Gehele opbrengst verkoop ter voorkoming onteigening landbouwbedrijf terecht aan grond toegerekend

14 mei 2007 | Hof Arnhem | jurisprudentie | LJN: AS5188, 02/02093

Ter voorkoming van onteigening verkocht een landbouwer in 1998 zijn bedrijf aan de gemeente. De gemeente wilde de grond van het landbouwbedrijf gebruiken voor woningbouw. De boerderij en de stallen zouden in verband daarmee gesloopt worden. In de akte van levering was opgenomen dat de waarde van de opstallen nihil was in verband met de sloop en de kosten daarvan. De belastingdienst bestreed dat de koopsom alleen voor de grond was betaald en wilde een deel toerekenen aan de opstallen. Daardoor zou het belastbare inkomen van de landbouwer hoger uitvallen, omdat de boekwinst op de grond onder de landbouwvrijstelling bleef. Een boekwinst op de opstallen zou belast zijn.

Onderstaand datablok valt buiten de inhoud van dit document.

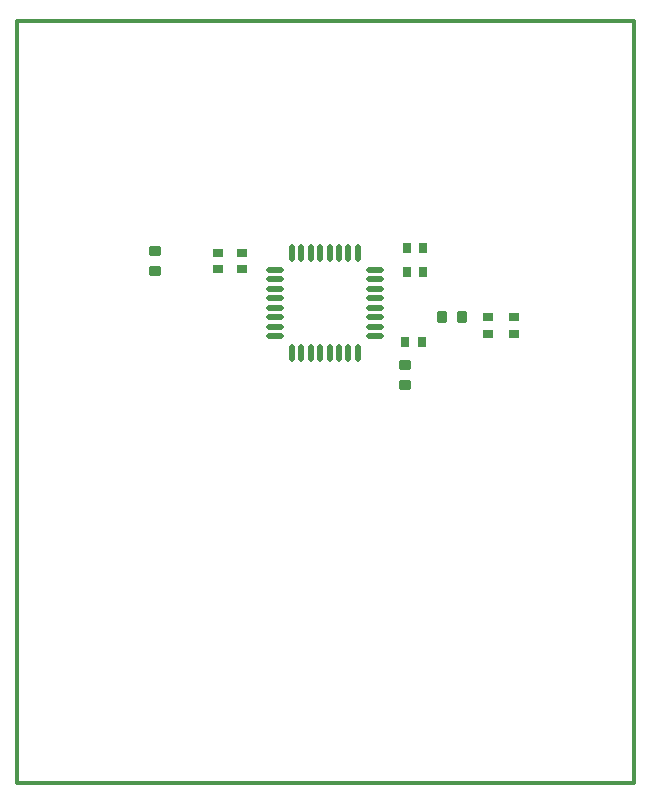
<source format=gtp>
G04*
G04 #@! TF.GenerationSoftware,Altium Limited,Altium Designer,19.0.12 (326)*
G04*
G04 Layer_Color=8421504*
%FSLAX25Y25*%
%MOIN*%
G70*
G01*
G75*
%ADD12C,0.01181*%
%ADD17O,0.05906X0.02165*%
%ADD18O,0.02165X0.05906*%
G04:AMPARAMS|DCode=19|XSize=39.37mil|YSize=35.43mil|CornerRadius=4.43mil|HoleSize=0mil|Usage=FLASHONLY|Rotation=180.000|XOffset=0mil|YOffset=0mil|HoleType=Round|Shape=RoundedRectangle|*
%AMROUNDEDRECTD19*
21,1,0.03937,0.02657,0,0,180.0*
21,1,0.03051,0.03543,0,0,180.0*
1,1,0.00886,-0.01526,0.01329*
1,1,0.00886,0.01526,0.01329*
1,1,0.00886,0.01526,-0.01329*
1,1,0.00886,-0.01526,-0.01329*
%
%ADD19ROUNDEDRECTD19*%
%ADD20R,0.02953X0.03740*%
%ADD21R,0.03740X0.02953*%
G04:AMPARAMS|DCode=22|XSize=39.37mil|YSize=35.43mil|CornerRadius=4.43mil|HoleSize=0mil|Usage=FLASHONLY|Rotation=90.000|XOffset=0mil|YOffset=0mil|HoleType=Round|Shape=RoundedRectangle|*
%AMROUNDEDRECTD22*
21,1,0.03937,0.02657,0,0,90.0*
21,1,0.03051,0.03543,0,0,90.0*
1,1,0.00886,0.01329,0.01526*
1,1,0.00886,0.01329,-0.01526*
1,1,0.00886,-0.01329,-0.01526*
1,1,0.00886,-0.01329,0.01526*
%
%ADD22ROUNDEDRECTD22*%
D12*
X0Y0D02*
Y254000D01*
X205500D01*
Y0D02*
Y254000D01*
X0Y0D02*
X205500D01*
D17*
X119232Y171024D02*
D03*
Y167874D02*
D03*
Y164724D02*
D03*
Y161575D02*
D03*
Y158425D02*
D03*
Y155276D02*
D03*
Y152126D02*
D03*
Y148976D02*
D03*
X85768D02*
D03*
Y152126D02*
D03*
Y155276D02*
D03*
Y158425D02*
D03*
Y161575D02*
D03*
Y164724D02*
D03*
Y167874D02*
D03*
Y171024D02*
D03*
D18*
X113524Y143268D02*
D03*
X110374D02*
D03*
X107224D02*
D03*
X104075D02*
D03*
X100925D02*
D03*
X97776D02*
D03*
X94626D02*
D03*
X91476D02*
D03*
Y176732D02*
D03*
X94626D02*
D03*
X97776D02*
D03*
X100925D02*
D03*
X104075D02*
D03*
X107224D02*
D03*
X110374D02*
D03*
X113524D02*
D03*
D19*
X46000Y177347D02*
D03*
Y170653D02*
D03*
X129244Y139347D02*
D03*
Y132653D02*
D03*
D20*
X135256Y178500D02*
D03*
X129744D02*
D03*
X135256Y170500D02*
D03*
X129744D02*
D03*
X134756Y147000D02*
D03*
X129244D02*
D03*
D21*
X75000Y176756D02*
D03*
Y171244D02*
D03*
X67000Y176756D02*
D03*
Y171244D02*
D03*
X165500Y149764D02*
D03*
Y155276D02*
D03*
X157000Y149764D02*
D03*
Y155276D02*
D03*
D22*
X148346D02*
D03*
X141654D02*
D03*
M02*

</source>
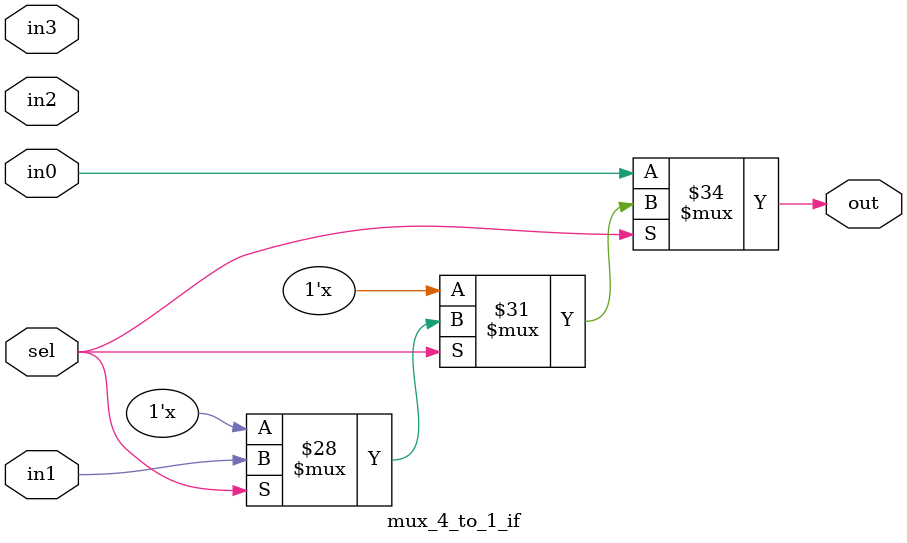
<source format=v>
module mux_4_to_1_if( out, in0, in1, in2, in3, sel ) ;

output out ;
input in0, in1, in2, in3 ;
input sel ;

reg out ;

always @ ( sel or in0 or in1 or in2 or in3 )
begin
  if ( sel == 2'b00 )
    out = in0 ;
  else if ( sel == 2'b01 )
    out = in1 ;
  else if ( sel == 2'b10 )
    out = in2 ;
  else if ( sel == 2'b11 )
    out = in3 ;
    
 end 

endmodule


</source>
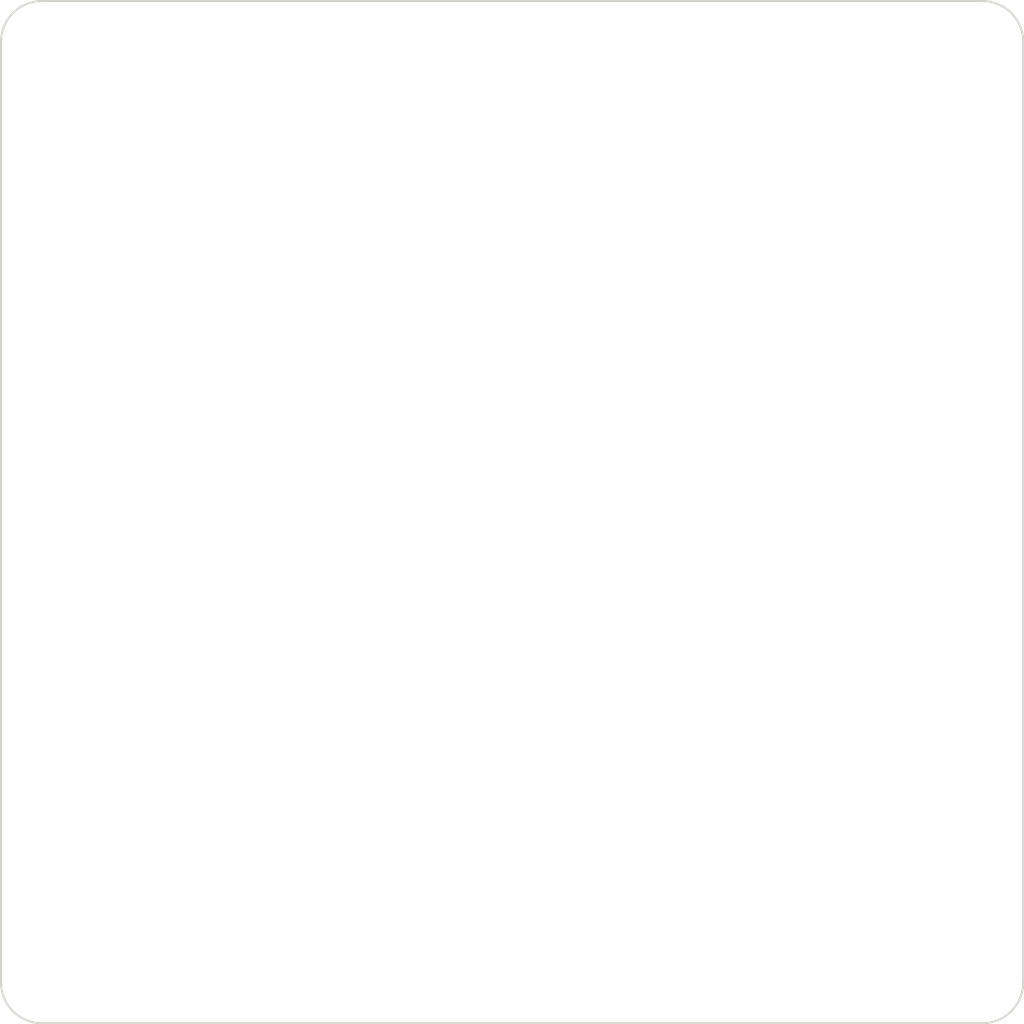
<source format=kicad_pcb>
(kicad_pcb
	(version 20241229)
	(generator "pcbnew")
	(generator_version "9.0")
	(general
		(thickness 1.6)
		(legacy_teardrops no)
	)
	(paper "A4")
	(layers
		(0 "F.Cu" signal)
		(2 "B.Cu" signal)
		(9 "F.Adhes" user "F.Adhesive")
		(11 "B.Adhes" user "B.Adhesive")
		(13 "F.Paste" user)
		(15 "B.Paste" user)
		(5 "F.SilkS" user "F.Silkscreen")
		(7 "B.SilkS" user "B.Silkscreen")
		(1 "F.Mask" user)
		(3 "B.Mask" user)
		(17 "Dwgs.User" user "User.Drawings")
		(19 "Cmts.User" user "User.Comments")
		(21 "Eco1.User" user "User.Eco1")
		(23 "Eco2.User" user "User.Eco2")
		(25 "Edge.Cuts" user)
		(27 "Margin" user)
		(31 "F.CrtYd" user "F.Courtyard")
		(29 "B.CrtYd" user "B.Courtyard")
		(35 "F.Fab" user)
		(33 "B.Fab" user)
		(39 "User.1" user)
		(41 "User.2" user)
		(43 "User.3" user)
		(45 "User.4" user)
	)
	(setup
		(pad_to_mask_clearance 0)
		(allow_soldermask_bridges_in_footprints no)
		(tenting front back)
		(pcbplotparams
			(layerselection 0x00000000_00000000_55555555_5755f5ff)
			(plot_on_all_layers_selection 0x00000000_00000000_00000000_00000000)
			(disableapertmacros no)
			(usegerberextensions no)
			(usegerberattributes yes)
			(usegerberadvancedattributes yes)
			(creategerberjobfile yes)
			(dashed_line_dash_ratio 12.000000)
			(dashed_line_gap_ratio 3.000000)
			(svgprecision 4)
			(plotframeref no)
			(mode 1)
			(useauxorigin no)
			(hpglpennumber 1)
			(hpglpenspeed 20)
			(hpglpendiameter 15.000000)
			(pdf_front_fp_property_popups yes)
			(pdf_back_fp_property_popups yes)
			(pdf_metadata yes)
			(pdf_single_document no)
			(dxfpolygonmode yes)
			(dxfimperialunits yes)
			(dxfusepcbnewfont yes)
			(psnegative no)
			(psa4output no)
			(plot_black_and_white yes)
			(sketchpadsonfab no)
			(plotpadnumbers no)
			(hidednponfab no)
			(sketchdnponfab yes)
			(crossoutdnponfab yes)
			(subtractmaskfromsilk no)
			(outputformat 1)
			(mirror no)
			(drillshape 1)
			(scaleselection 1)
			(outputdirectory "")
		)
	)
	(net 0 "")
	(footprint "MountingHole:MountingHole_2.1mm" (layer "F.Cu") (at 116 24))
	(footprint "MountingHole:MountingHole_2.1mm" (layer "F.Cu") (at 116 116))
	(footprint "MountingHole:MountingHole_2.1mm" (layer "F.Cu") (at 24 24))
	(footprint "MountingHole:MountingHole_2.1mm" (layer "F.Cu") (at 24 116))
	(gr_line
		(start 120 24)
		(end 120 116)
		(stroke
			(width 0.2)
			(type default)
		)
		(layer "Edge.Cuts")
		(uuid "136666ef-efeb-4b7d-a470-1aabc33a2257")
	)
	(gr_line
		(start 24 20)
		(end 116 20)
		(stroke
			(width 0.2)
			(type default)
		)
		(layer "Edge.Cuts")
		(uuid "262dfc71-d2af-4a4a-9d1a-ea9361881ff1")
	)
	(gr_arc
		(start 116 20)
		(mid 118.828427 21.171573)
		(end 120 24)
		(stroke
			(width 0.2)
			(type default)
		)
		(layer "Edge.Cuts")
		(uuid "3fcd4a96-dcda-4ce6-b76b-682ce9b6c032")
	)
	(gr_arc
		(start 24 120)
		(mid 21.171573 118.828427)
		(end 20 116)
		(stroke
			(width 0.2)
			(type default)
		)
		(layer "Edge.Cuts")
		(uuid "69764635-a6b5-4375-9f52-7ff3a528ef67")
	)
	(gr_arc
		(start 120 116)
		(mid 118.828427 118.828427)
		(end 116 120)
		(stroke
			(width 0.2)
			(type default)
		)
		(layer "Edge.Cuts")
		(uuid "8514546f-a60e-4155-b5a3-0955ad384df2")
	)
	(gr_line
		(start 116 120)
		(end 24 120)
		(stroke
			(width 0.2)
			(type default)
		)
		(layer "Edge.Cuts")
		(uuid "9aaa0bb8-a383-445a-8b21-6e70ef3c53e6")
	)
	(gr_arc
		(start 20 24)
		(mid 21.171573 21.171573)
		(end 24 20)
		(stroke
			(width 0.2)
			(type default)
		)
		(layer "Edge.Cuts")
		(uuid "c44e8cb3-8832-42ed-b560-ccf71b267717")
	)
	(gr_line
		(start 20 116)
		(end 20 24)
		(stroke
			(width 0.2)
			(type default)
		)
		(layer "Edge.Cuts")
		(uuid "c7aca9c6-cd55-45f7-9169-5d8faad5170f")
	)
	(embedded_fonts no)
)

</source>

Volgens Hof Arnhem zou iemand die ruwe bouwgrond wilde kopen voor de opstallen normaliter niet meer willen betalen dan de sloopwaarde. De belastingdienst moest bewijzen dat partijen iets anders hadden afgesproken dan er in de akte van levering stond. Dat bewijs leverde de belastingdienst niet. Het hof verminderde de opgelegde aanslag inkomstenbelasting.